In Those Mines features claw hammer banjo, by the song writer Becky Buller, as her band leader Valerie Smith sings this contemporary song. Russell Moore provides harmony vocals.

Among the contemporary acoustic style songs [or bluegrass sans banjo] are Thirty Inch Coal by Hobo Jack Adkins; Explosion At Derby Mine – Charles Maggard; Coal Dust Kisses – Suzanne Mumpower-Johnson; Coal Tattoo – Dale Jett; You’ll Never Leave Harlan Alive by the composer Darrell Scott. This sounds as though it was recorded in front of an audience.

The last track of this set is by Natalie Marchant, who offers a folky version of the anthemic Whose Side Are You On?
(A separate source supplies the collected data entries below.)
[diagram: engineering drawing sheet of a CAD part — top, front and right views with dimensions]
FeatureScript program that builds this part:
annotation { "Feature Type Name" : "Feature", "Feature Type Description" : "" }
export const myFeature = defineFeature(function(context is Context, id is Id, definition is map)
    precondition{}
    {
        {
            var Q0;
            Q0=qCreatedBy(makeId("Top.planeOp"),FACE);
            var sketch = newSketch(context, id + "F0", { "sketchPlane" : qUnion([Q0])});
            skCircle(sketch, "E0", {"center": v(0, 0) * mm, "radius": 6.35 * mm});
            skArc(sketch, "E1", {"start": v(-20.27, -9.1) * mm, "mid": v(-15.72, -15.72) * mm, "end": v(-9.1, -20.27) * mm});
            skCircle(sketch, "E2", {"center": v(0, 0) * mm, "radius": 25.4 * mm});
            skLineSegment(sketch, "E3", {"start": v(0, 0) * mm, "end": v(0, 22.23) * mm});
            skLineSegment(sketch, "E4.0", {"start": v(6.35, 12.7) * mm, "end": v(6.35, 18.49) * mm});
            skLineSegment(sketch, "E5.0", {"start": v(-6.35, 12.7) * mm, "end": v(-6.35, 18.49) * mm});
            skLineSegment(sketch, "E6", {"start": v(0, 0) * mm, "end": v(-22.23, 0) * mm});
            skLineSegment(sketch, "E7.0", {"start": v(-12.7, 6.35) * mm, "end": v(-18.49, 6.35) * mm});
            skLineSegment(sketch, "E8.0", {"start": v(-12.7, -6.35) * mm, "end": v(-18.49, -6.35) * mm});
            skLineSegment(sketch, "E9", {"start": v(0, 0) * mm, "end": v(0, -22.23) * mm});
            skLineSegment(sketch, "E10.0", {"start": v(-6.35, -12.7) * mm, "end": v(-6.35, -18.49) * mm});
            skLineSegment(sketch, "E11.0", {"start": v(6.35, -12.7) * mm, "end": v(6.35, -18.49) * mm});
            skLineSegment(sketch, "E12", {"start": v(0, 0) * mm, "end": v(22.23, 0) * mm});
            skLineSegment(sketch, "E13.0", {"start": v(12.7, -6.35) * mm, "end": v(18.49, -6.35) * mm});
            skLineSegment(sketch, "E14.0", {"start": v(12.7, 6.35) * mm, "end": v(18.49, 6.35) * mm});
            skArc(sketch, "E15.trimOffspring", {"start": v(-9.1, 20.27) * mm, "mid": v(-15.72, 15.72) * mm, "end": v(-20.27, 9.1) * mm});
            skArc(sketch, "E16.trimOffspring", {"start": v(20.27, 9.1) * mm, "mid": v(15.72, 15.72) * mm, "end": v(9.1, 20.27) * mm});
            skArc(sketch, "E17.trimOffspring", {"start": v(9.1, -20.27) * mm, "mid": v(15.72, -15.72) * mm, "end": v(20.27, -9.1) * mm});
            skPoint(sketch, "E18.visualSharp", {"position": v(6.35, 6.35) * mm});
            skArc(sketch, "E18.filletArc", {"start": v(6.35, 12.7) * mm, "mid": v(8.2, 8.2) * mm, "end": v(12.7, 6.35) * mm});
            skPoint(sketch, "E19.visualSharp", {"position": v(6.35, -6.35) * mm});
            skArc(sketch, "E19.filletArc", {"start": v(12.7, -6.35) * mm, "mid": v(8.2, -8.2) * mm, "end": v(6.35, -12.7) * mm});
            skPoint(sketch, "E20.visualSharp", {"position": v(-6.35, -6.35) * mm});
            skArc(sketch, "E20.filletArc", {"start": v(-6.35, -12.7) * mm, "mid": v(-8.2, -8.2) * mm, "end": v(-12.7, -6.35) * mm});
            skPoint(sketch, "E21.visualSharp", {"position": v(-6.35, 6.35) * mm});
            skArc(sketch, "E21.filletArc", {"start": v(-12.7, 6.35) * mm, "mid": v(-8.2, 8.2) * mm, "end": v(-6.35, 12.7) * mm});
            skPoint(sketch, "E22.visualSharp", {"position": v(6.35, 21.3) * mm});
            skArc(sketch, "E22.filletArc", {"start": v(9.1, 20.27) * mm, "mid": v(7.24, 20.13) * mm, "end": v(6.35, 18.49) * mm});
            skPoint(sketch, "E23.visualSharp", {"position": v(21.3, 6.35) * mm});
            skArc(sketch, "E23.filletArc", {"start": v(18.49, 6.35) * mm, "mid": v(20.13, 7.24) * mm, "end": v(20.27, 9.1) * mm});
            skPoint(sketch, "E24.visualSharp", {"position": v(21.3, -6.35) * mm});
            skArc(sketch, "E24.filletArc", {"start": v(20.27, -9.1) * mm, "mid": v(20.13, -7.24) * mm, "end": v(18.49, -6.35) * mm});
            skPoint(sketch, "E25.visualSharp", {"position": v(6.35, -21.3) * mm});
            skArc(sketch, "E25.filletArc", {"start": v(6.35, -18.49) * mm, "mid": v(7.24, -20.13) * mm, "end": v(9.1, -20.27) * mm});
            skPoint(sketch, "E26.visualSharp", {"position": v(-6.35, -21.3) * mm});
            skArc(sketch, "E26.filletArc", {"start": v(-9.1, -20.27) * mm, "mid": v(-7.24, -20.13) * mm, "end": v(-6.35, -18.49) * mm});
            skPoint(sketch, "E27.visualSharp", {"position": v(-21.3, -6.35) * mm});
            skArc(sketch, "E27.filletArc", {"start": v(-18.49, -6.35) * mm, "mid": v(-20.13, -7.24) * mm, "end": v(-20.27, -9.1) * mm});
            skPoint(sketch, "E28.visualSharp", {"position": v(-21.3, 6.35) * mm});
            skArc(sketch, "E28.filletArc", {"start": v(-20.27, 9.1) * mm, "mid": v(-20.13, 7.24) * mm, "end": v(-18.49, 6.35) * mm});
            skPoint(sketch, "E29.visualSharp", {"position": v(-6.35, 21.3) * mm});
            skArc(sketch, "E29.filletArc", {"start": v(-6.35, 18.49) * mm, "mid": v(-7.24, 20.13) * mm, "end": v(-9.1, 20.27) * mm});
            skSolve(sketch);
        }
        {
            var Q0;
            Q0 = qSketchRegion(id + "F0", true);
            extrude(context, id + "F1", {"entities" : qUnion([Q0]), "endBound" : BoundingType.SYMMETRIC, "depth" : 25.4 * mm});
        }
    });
In the country mould is the Merle Travis classic Dark As A Dungeon, performed with just his own guitar for accompaniment; another Travis song, Sixteen Tons by Ned Beatty and There Will Be No Black Lung (Up In Heaven) performed by Rev Joe Freeman. It is in part a recitation, very reminiscent of Roy Acuff.

The song titled Black Lung used in this collection is not the well known Hazel Dickens’ song by that name, but one inspired by the meagre monthly compensation cheque that his maternal grandmother received, written and performed by A J Roach. Ms. Dickens’ vast repertoire of coal mining songs is represented by The Yablonski Murder, a tale about the politics in the industry.

As concept albums go, this collection takes its place among the finest. Presented in a book format measuring approximately 10 inches by 6 inches, it contains two CDs with a total of 48 tracks. The book itself has an Introduction, written by producer Jack Wright, a Sanctus contributed by Archie Green, the doyen of coal mining music scholarship with his book Only A Miner, and to whom the anthology is dedicated, and Foreword by Jon Lohman of the Virginia Folklife Program. Additionally, it comprises a brief essay giving some background to the song and/or the singer, innumerable black and white photographs, most courtesy of Helen Lewis and lyrics.

Also, the book remembers that mining wasn’t an exclusively male preserve with a few brief references to the experiences of female mine workers. Of course, women were significant in holding their, often large, families together, supporting their men folk domestically as well as often championing their causes in their invariably shared tumultuous lives.

Music Of Coal is a very valuable documentation from the perspective of the workers in a treacherous industry that is nevertheless so necessary as it provides a fundamental need in all our lives. It does well to remind us of the many sacrifices that have blighted lives and the landscape in earlier times of Appalachian coal mining.